Task instructions:
Each line in the entries below that holds the string "down" is to be listed.

Exercise materials:
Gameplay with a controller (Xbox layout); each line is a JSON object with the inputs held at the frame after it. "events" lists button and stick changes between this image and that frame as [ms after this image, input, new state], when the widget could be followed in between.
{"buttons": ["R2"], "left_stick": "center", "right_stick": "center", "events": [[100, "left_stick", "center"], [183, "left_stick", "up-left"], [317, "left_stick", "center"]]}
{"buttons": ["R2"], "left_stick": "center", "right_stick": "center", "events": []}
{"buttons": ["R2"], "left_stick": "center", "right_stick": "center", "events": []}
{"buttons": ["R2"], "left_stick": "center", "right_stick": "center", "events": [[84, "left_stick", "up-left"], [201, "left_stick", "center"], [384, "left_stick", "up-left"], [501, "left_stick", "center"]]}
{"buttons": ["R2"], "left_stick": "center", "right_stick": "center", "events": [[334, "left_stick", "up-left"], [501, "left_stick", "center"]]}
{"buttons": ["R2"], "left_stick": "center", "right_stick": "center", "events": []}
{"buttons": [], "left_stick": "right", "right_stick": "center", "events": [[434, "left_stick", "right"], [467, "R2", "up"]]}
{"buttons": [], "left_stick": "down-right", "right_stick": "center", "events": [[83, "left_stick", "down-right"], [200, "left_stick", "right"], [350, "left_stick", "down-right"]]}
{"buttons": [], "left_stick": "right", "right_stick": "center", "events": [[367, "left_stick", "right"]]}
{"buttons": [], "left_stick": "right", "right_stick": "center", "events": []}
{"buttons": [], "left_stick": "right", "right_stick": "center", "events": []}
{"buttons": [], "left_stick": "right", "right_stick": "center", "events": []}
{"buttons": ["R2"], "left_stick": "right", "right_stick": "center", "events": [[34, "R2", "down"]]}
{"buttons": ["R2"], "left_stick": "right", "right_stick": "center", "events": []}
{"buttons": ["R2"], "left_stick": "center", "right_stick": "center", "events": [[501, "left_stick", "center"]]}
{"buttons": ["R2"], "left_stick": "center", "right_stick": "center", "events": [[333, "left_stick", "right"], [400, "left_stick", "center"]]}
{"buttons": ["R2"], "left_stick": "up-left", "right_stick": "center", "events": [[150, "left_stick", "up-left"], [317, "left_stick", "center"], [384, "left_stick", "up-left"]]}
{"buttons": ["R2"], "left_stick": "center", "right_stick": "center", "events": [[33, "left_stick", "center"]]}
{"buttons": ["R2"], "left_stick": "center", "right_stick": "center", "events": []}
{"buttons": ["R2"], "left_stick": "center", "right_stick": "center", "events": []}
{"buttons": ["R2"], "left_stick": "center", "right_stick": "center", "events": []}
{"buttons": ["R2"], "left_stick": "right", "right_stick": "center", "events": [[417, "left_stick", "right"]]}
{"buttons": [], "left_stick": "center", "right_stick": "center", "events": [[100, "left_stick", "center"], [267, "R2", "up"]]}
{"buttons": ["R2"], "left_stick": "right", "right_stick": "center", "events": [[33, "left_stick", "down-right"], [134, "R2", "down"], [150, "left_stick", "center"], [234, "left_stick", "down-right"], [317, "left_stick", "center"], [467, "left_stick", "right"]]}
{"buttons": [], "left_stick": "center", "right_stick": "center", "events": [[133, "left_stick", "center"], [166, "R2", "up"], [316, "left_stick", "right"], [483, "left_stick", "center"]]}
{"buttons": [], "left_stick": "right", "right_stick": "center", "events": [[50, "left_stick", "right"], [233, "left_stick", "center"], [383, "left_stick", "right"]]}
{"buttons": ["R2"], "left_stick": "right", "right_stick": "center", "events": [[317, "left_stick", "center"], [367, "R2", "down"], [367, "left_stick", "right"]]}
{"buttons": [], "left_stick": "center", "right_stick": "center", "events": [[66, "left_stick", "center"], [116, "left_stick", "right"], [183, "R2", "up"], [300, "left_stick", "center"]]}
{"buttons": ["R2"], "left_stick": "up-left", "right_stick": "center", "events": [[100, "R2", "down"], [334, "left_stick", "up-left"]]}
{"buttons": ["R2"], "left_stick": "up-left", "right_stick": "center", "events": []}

Result of this exercise:
{"buttons": [], "left_stick": "down-right", "right_stick": "center", "events": [[83, "left_stick", "down-right"], [200, "left_stick", "right"], [350, "left_stick", "down-right"]]}
{"buttons": ["R2"], "left_stick": "right", "right_stick": "center", "events": [[34, "R2", "down"]]}
{"buttons": ["R2"], "left_stick": "right", "right_stick": "center", "events": [[33, "left_stick", "down-right"], [134, "R2", "down"], [150, "left_stick", "center"], [234, "left_stick", "down-right"], [317, "left_stick", "center"], [467, "left_stick", "right"]]}
{"buttons": ["R2"], "left_stick": "right", "right_stick": "center", "events": [[317, "left_stick", "center"], [367, "R2", "down"], [367, "left_stick", "right"]]}
{"buttons": ["R2"], "left_stick": "up-left", "right_stick": "center", "events": [[100, "R2", "down"], [334, "left_stick", "up-left"]]}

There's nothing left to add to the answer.